Дверь открыл сам хозяин. В коридоре было темновато, но хозяин все же мигом меня разглядел и узнал.
– А-а, заходи, рад тебя видеть, – приветствовал он меня. – Снимай пальто, проходи ко мне. ‹…›
И я вкратце излагаю ему суть дела. А в это время как раз по коридору проходила хозяйка, Мария Илларионовна, которую я тоже с трудом разглядел ‹…›.
– У нас дома деньги есть? – спрашивает Твардовский у жены.
– Да. Сколько тебе нужно? – отвечает ему Мария Илларионовна.
– Рублей пятьсот найдется?
– Найдется.
– Тащи их сюда.
Мария Илларионовна пошла за деньгами.
– Саша, – говорю я ему, – я тебе их верну при первой же возможности.
– А я тебе при первой же возможности в ухо дам, – ответил он мне. – Бери и молчи. А если обедняю, обращусь.

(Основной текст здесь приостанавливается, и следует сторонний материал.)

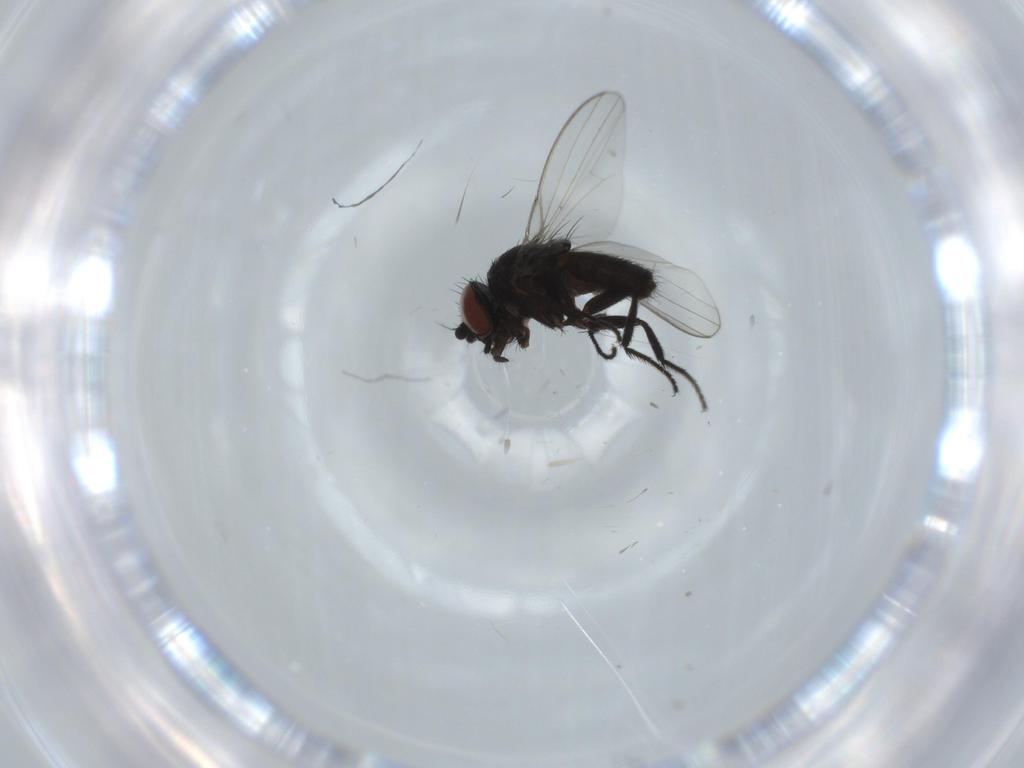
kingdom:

И он вручил мне пачку кредиток, которую принесла ему Мария Илларионовна». [2; 89–90]
Мустай Карим (1919–2005),
«При следующей встрече я в самом благодарном позыве хотел ему вернуть долг. Он остановил меня, сказав: „Как же нам с вами быть? Не возьму – вас обижу, возьму – себя обижу. Да к тому же была реформа, они в десять раз подешевели…“ – „Подешевели те, а не эти“, – возразил я, но больше не настаивал. Наверное, ему так надо было. Позже, когда он меня узнал ближе, я как-то шутя вспомнил о своей задолженности, за что он пригрозил мне: „Я вас могу в долговую яму загнать…“ – „А две реформы?!“ – отпарировал я. „Реформы проходят, долги остаются, – вдруг серьезно заключил он. – Они не списываются“». [2; 534]
Наталия Павловна Бианки:
«Получив от Твардовского задание устроить ужин в ресторане, мы с Кондратовичем отправились в „Прагу“. Пятидесятилетие – дата нешуточная. С метрдотелем долго обсуждали меню. Хотелось заказать еду повкуснее и при этом не тратить очень большую сумму, хотя денег у нас было предостаточно. Когда часть денег я вернула, Твардовский, очень огорченный, сказал:
– Я же просил не экономить…» [1; 35]
Вячеслав Максимович Шугаев:
Маргарита Иосифовна Алигер:
«Охотно помогая людям во всем, в чем мог, он люто ненавидел заниматься тем, что было сопряжено с хождением по инстанциям, с бюрократической возней. Мы с Казакевичем решили помочь одной старой писательнице, несчастной женщине, помешавшейся на гибели сына, которой она не могла и не хотела поверить, все дожидаясь его возвращения с войны. Тут уж ничего нельзя было поделать, но ко всему она жила в ужасных условиях, и прежде всего следовало помочь ей с жильем. Проще всего было построить кооперативную квартиру, и такая возможность представлялась, но нужны были деньги. Мы решили собрать их. Люди охотно откликнулись на нашу просьбу. Пришла я и к Твардовскому. Начала излагать ему суть дела и увидела, как он испугался, какие у него стали горестные и растерянные глаза. Решил, что я буду его просить обращаться в Моссовет. А когда узнал, что все сводится к деньгам, обрадовался и отвалил сумму вдвое большую, чем та, на какую я рассчитывала. Он был щедр, весело щедр, чувствовалось, что ему доставляет радость быть щедрым, иметь возможность быть щедрым». [2; 409]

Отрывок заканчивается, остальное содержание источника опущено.